DRUG MULE ARRESTED AFTER DIARRHEA EJECTS COCAINE IN MIDDLE OF AIRPORT


Rio de Janeiro, Brazil | An American tourist was arrested after more than 40 of the pellets of cocaine hidden in her anal cavity were ejected by a severe case of diarrhea while she was standing in front of airport security officers.

27-year old Tania Smith, from Fort Lauderdale in Florida, was getting ready to board a plane back to the United States after spending two weeks in Brazil when the incident occurred.
The young woman looked visibly ill and feverish while waiting in line before boarding, and several witnesses said kept groaning and swearing loudly.
At the moment she was called up to present her ticket, she suffered a severe incident of diarrhea which ejected dozens of drugs pellets from her rectum, directly on the airport floor.
Ms. Smith was immediately arrested and a cavity search revealed more drug packages, bringing the total to 104 pellets.

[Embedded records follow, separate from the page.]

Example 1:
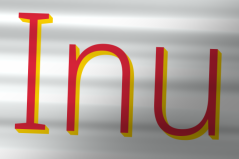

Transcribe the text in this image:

Inu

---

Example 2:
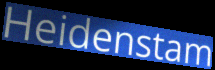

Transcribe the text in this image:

Heidenstam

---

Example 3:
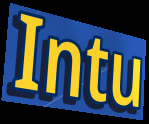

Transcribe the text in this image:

Intu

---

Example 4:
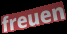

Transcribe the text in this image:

freuen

An examination of the pellets indicated she had over 1kg in weight of cocaine in her body, for a street value of more than $100,000.

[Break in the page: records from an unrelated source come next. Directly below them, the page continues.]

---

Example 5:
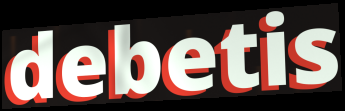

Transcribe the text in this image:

debetis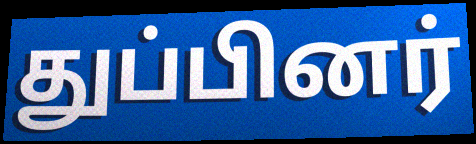
துப்பினர்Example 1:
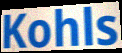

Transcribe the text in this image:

Kohls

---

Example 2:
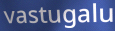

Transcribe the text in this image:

She confessed that he had been offered a 2-week trip in Brazil by a man in Florida in exchange for bringing the cocaine back from Rio de Janeiro to Miami.

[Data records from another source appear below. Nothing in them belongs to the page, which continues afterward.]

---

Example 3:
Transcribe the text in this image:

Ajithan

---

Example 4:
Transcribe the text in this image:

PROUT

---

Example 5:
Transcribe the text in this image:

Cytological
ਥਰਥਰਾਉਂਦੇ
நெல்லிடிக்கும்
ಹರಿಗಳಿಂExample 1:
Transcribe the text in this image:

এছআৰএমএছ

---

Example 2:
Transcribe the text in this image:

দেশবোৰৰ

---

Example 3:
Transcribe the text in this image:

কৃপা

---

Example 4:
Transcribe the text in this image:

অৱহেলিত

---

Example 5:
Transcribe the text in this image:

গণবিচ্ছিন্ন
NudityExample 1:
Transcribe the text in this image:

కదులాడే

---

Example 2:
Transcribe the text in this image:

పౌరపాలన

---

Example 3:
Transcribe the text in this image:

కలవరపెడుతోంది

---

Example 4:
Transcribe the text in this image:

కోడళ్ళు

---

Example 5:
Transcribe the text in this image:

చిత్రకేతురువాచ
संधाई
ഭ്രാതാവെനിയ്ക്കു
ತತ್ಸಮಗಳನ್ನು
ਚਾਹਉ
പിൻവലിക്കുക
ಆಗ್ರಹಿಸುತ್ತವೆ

According to the Lieutenant Igor Rosario di Pablo of the Brazilian federal police, she suffered from Traveler’s diarrhea during her entire trip and was still sick when she inserted the drugs in her anal cavity.

“She told us that she had been suffering from diarrhea her entire trip. She said she prayed she could hold it in during the entire flight, but obviously her prayers weren’t enough.”

 Lieutenant Di Pablo and police director Rosario Perreira Franco described this arrest as one of the easiest and most scatty of their careers but insisted that drug smuggling was a very serious problem and nothing to laugh about.
Tania Smith was charged with drug transportation and trafficking. She faces from 30 years to life in jail if convicted.
Dozens of individuals like her are arrested every year while smuggling drugs across borders for drug cartels.
These “drug mules” often use body cavities to hide the drugs, and some die every year after the packages break and release the drugs in their bodies.
Considering the risks associated with this process, Ms. Smith’s severe diarrhea may have gotten her arrested, but it might also have saved her life.